Problem:
In the copy you make, include no pictures, and transcribe every record exactly.
╭─ Study material
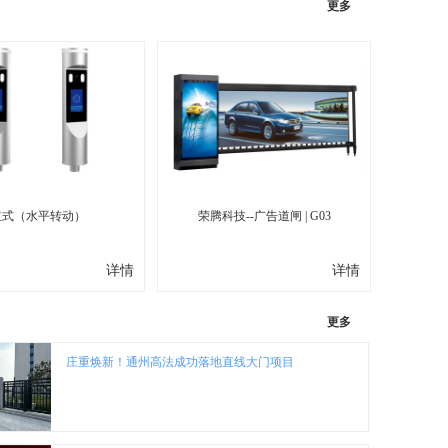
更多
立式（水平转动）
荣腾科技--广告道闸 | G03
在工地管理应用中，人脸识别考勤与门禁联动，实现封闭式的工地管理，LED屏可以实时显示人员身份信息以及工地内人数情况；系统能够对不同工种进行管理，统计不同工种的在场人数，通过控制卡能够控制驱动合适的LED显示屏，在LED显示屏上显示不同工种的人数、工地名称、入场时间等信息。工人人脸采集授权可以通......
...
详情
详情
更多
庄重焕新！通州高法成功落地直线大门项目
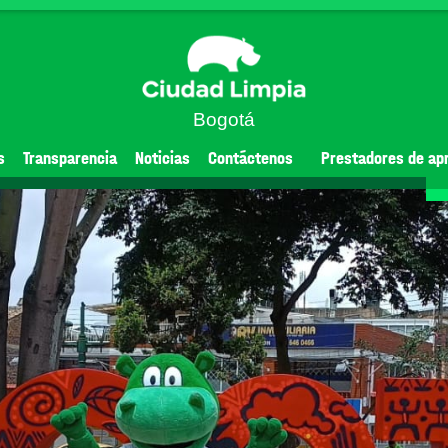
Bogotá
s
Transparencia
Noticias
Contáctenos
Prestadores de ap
╰─
Exercise solution:
更多
立式（水平转动）
荣腾科技--广告道闸 | G03
在工地管理应用中，人脸识别考勤与门禁联动，实现封闭式的工地管理，LED屏可以实时显示人员身份信息以及工地内人数情况；系统能够对不同工种进行管理，统计不同工种的在场人数，通过控制卡能够控制驱动合适的LED显示屏，在LED显示屏上显示不同工种的人数、工地名称、入场时间等信息。工人人脸采集授权可以通......
...
详情
详情
更多
庄重焕新！通州高法成功落地直线大门项目
Bogotá
s
Transparencia
Noticias
Contáctenos
Prestadores de ap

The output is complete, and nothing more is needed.